• Enunciado
Altere o trecho do texto sobre o voto hispânico que começa em "Os 23,7 milhões" e segue até "instituto Pew Hispanic.", trocando "eleitorado" por "total de eleitores".

• Texto selecionado
--------
O democrata Barack Obama falhou em cumprir a sua promessa de promover uma reforma migratória e o republicano Mitt Romney adotou uma dura retórica contra os imigrantes ilegais. Agora ambos precisam ser absolvidos pelos hispânicos, que se sentem desiludidos com um e ameaçados pelo outro.
A 10 dias das eleições, Romney sente as consequências de seu recente discurso contra a imigração ilegal e tem poucas possibilidades de receber um apoio maior que os 20% de latinos que pretendem votar na chapa republicana. Isso acontece devido ao receio de que estados conservadores aprovem leis que criminalizem os "sem documentos".
Mas os 52 milhões de "hispânicos" no país -termo que engloba desde imigrantes recentes até americanos de segunda e terceira gerações- também não estão muito entusiasmados com um presidente que não cumpriu sua promessa de realizar uma reforma migratória ampla.
Pelo menos não estavam até que Obama sacudisse sua varinha mágica e suspendesse por dois anos as deportações de estudantes em situação irregular.
Ao ser consultado sobre os 71% de apoio que o presidente recebe entre os hispânicos, segundo uma pesquisa divulgada pela Latino Decisions na segunda-feira, o professor de Ciência Política da Universidade do Novo México (sudoeste), Gabriel Sánchez, responde: "Como isso é possível quando estão tão frustrados por não terem uma reforma migratória?".
"Isto ocorre porque a escolha é entre Obama como um 'bem imaterial', no sentido de que diz muitas coisas mas não fez muito, e a 'autodeportação' como um modelo de política migratória", disse o académico à AFP.
O conceito de "autodeportação", que, segundo seus críticos, consiste em tornar a vida dos imigrantes ilegais tão miserável que acabarão voltando para casa, foi defendido por Romney, um ex-governador de Massachusetts, durante as primárias republicanas.
Os 23,7 milhões de hispânicos registrados para votar, que representam 11% do eleitorado, apontam o tema migratório entre suas cinco maiores preocupações, atrás da economia e do emprego, segundo o instituto Pew Hispanic.
--------
• Dados fornecidos
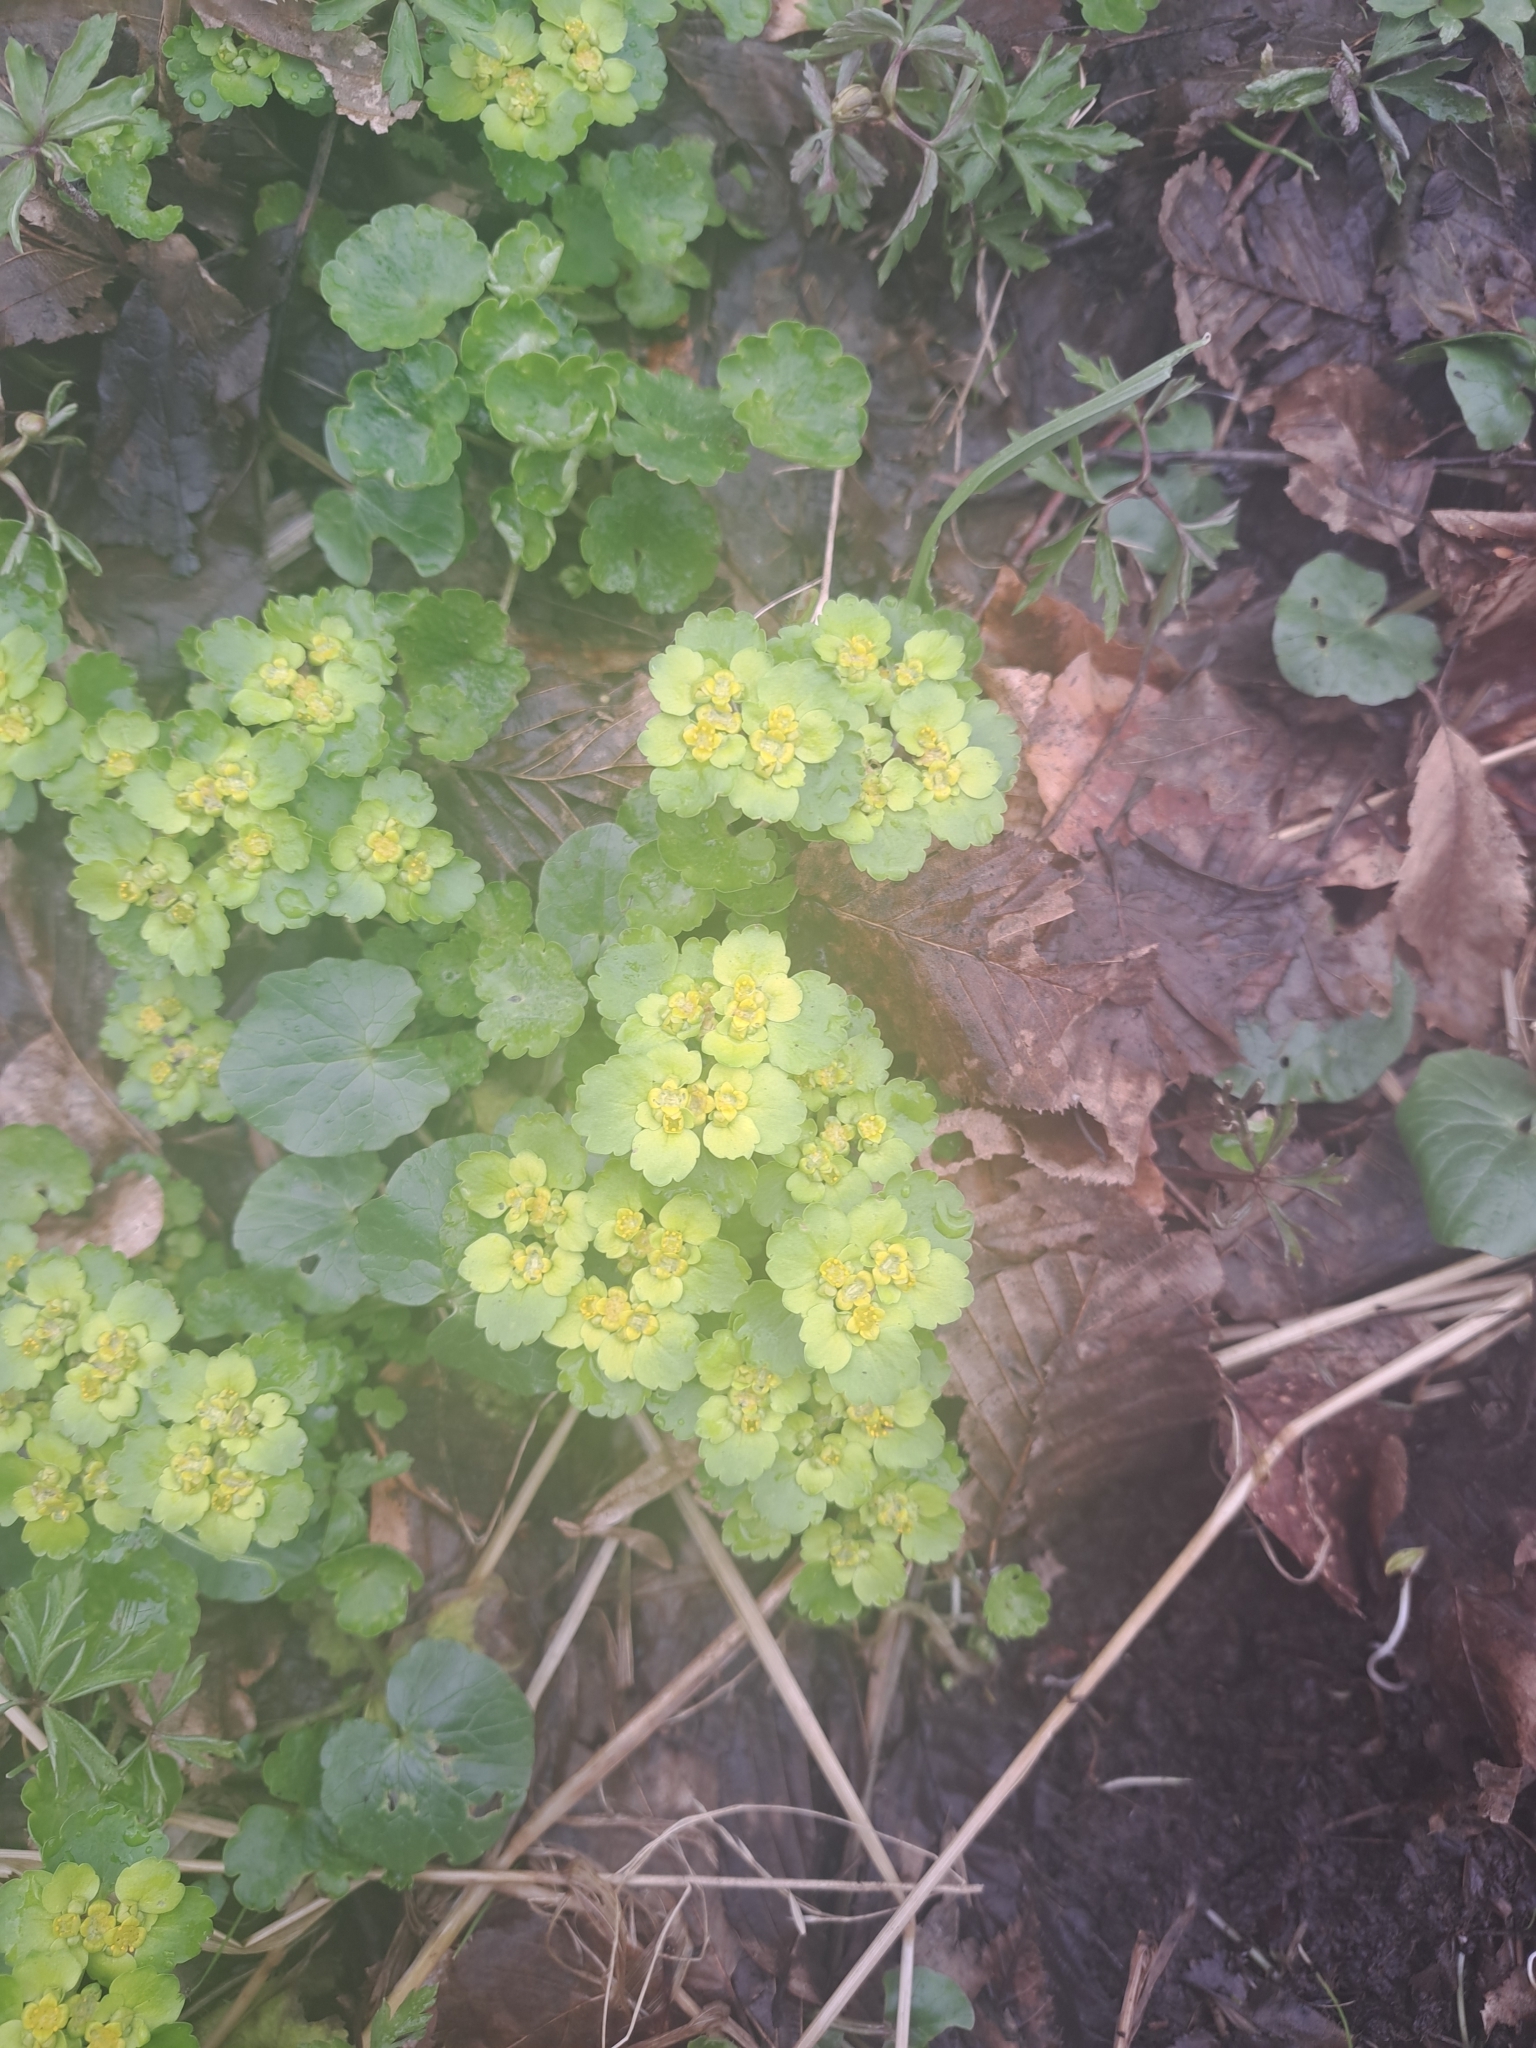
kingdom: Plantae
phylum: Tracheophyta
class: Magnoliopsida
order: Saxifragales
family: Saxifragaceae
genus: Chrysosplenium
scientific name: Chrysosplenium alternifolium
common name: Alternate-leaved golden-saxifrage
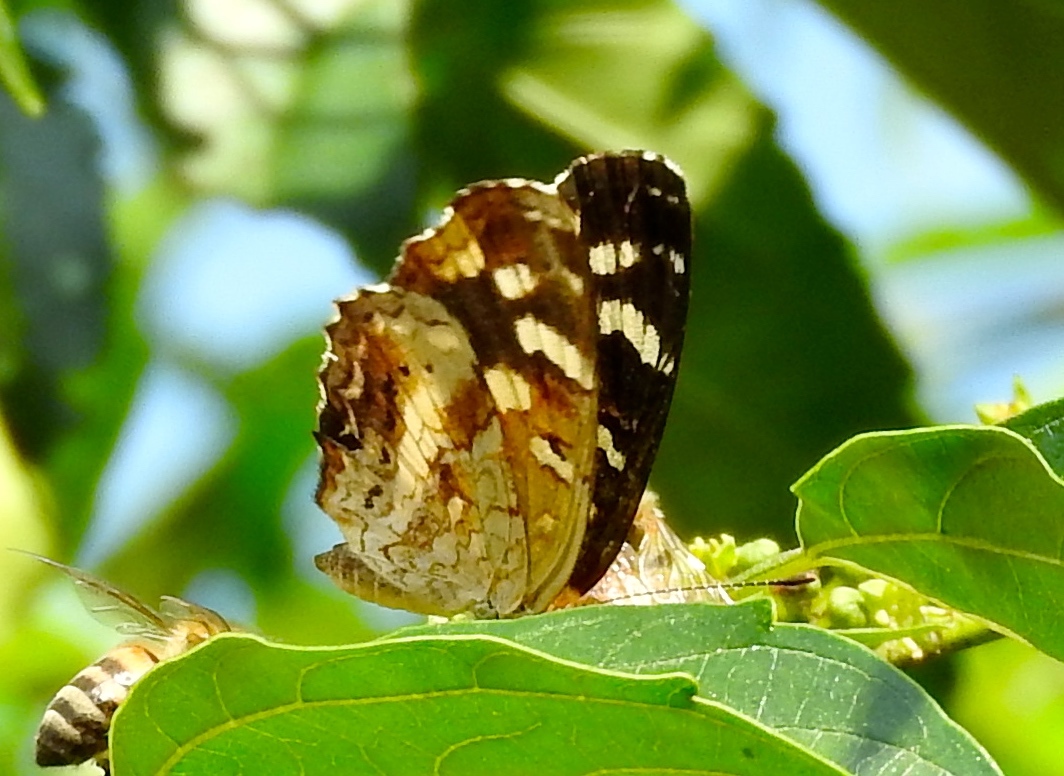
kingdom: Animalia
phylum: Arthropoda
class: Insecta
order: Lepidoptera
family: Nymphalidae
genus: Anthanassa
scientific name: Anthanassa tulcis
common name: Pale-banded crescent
--------
• Resolução
Os 23,7 milhões de hispânicos registrados para votar, que representam 11% do total de eleitores, apontam o tema migratório entre suas cinco maiores preocupações, atrás da economia e do emprego, segundo o instituto Pew Hispanic.